Casey's will file with the SEC and mail to its shareholders a proxy statement in connection with its 2010 Annual Meeting of Shareholders. Investors and security holders are urged to read the proxy statement relating to the 2010 Annual Meeting and any other relevant documents filed with the SEC when they become available, because they will contain important information. Investors and security holders will be able to obtain a free copy of the proxy statement and other documents (when available) that Casey's files with the SEC at the SEC's website at www.sec.gov and Casey's website at www.caseys.com. In addition, the proxy statement and other documents (when available) filed by Casey’s with the SEC may be obtained from Casey's free of charge by directing a request to Casey's General Stores, Inc., Attn: Investor Relations, Casey's General Stores, Inc., One Convenience Blvd., P.O. Box 3001, Ankeny, Iowa 50021-8045.

Certain Information Concerning Participants

Casey's, its directors and executive officers may be deemed to be participants in the solicitation of Casey's security holders in connection with its 2010 Annual Meeting of Shareholders.

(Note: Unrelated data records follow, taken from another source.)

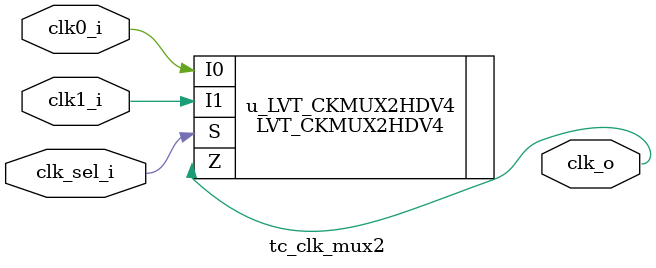
<source format=v>


// endmodule

module tc_clk_buf (
    input  clk_i,
    output clk_o
);

`ifdef RTL_BEHAV
  assign clk_o = clk_i;
`else
  (* keep *) (* dont_touch = "true" *)
  // sg13g2_buf_1 i_buf (
  //     .A(clk_i),
  //     .X(clk_o)
  // );
  LVT_CLKBUFHDV12 i_buf (
      .I(clk_i),
      .Z(clk_o)
  );
`endif
endmodule

module tc_clk_mux2 (
    input  clk0_i,
    input  clk1_i,
    input  clk_sel_i,
    output clk_o
);

`ifdef RTL_BEHAV
  assign clk_o = clk_sel_i ? clk1_i : clk0_i;
`else
  (* keep *) (* dont_touch = "true" *)
  // sg13g2_mux2_1 i_mux (
  //     .A0(clk0_i),
  //     .A1(clk1_i),
  //     .S (clk_sel_i),
  //     .X (clk_o)
  // );
  LVT_CKMUX2HDV4 u_LVT_CKMUX2HDV4 (
      .S (clk_sel_i),
      .I0(clk0_i),
      .I1(clk1_i),
      .Z (clk_o)
  );

`endif
endmodule

// module tc_clk_xor2 (
//     input  clk0_i,
//     input  clk1_i,
//     output clk_o
// );

// `ifdef RTL_BEHAV
//   assign clk_o = clk0_i ^ clk1_i;
// `else
//   (* keep *) (* dont_touch = "true" *)
//   sg13g2_xor2_1 i_mux (
//       .A(clk0_i),
//       .B(clk1_i),
//       .X(clk_o)
//   );
// `endif
// endmodule

</source>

Security holders may obtain information regarding the names, affiliations and interests of such individuals in Casey's Annual Report on Form 10-K for the year ended April 30, 2009, which was filed with the SEC on June 29, 2009, and its proxy statement for the 2009 Annual Meeting of Shareholders, which was filed with the SEC on August 10, 2009. To the extent holdings of Casey's securities have changed since the amounts printed in the proxy statement for the 2009 Annual Meeting of Shareholders, such changes have been or will be reflected on Statements of Change in Ownership on Form 4 filed with the SEC. Additional information regarding the interests of such individuals can also be obtained from the proxy statement relating to the 2010 Annual Meeting of Shareholders when it is filed by Casey's with the SEC. These documents (when available) may be obtained free of charge from the SEC’s website at www.sec.gov and Casey’s website at www.caseys.com.

Forward-Looking Statements

This communication contains various “forward-looking statements” within the meaning of Section 27A of the Securities Act of 1933, as amended, and Section 21E of the Securities Exchange Act of 1934, as amended.  Forward-looking statements represent our expectations or beliefs concerning future events that may not prove to be accurate.  The words “believe,” “expect,” “anticipate,” “intend,” “estimate,” “project” and similar expressions are used to identify forward-looking statements.  We caution you that these statements are further
qualified by important factors that could cause actual results to differ materially from those in the forward-looking statements, including the risk that our cash balances and cash generated from operations and financing activities will not be sufficient for our future liquidity and capital resource needs, competition in the industry in which we operate, changes in the price or supply of gasoline, tax increases or other changes in the price of or demand for tobacco products, potential liabilities and expenditures related to compliance with environmental and other laws and regulations, the seasonality of demand patterns, weather conditions, future actions by Couche-Tard in connection with its unsolicited tender offer to acquire Casey’s, the risk that disruptions or uncertainty from Couche-Tard’s unsolicited tender offer will divert management’s time and harm Casey’s relationships with our customers, employees and suppliers and the other risks and uncertainties included from time to time in our filings with the SEC.  We further caution you that other factors we have not identified may in the future prove to be important in affecting our business and results of operations.  We ask you not to place undue reliance on any forward-looking statements because they speak only of our views as of the statement dates.  We undertake no obligation to publicly update or revise any forward-looking statements, whether as a result of new information, future events, or otherwise.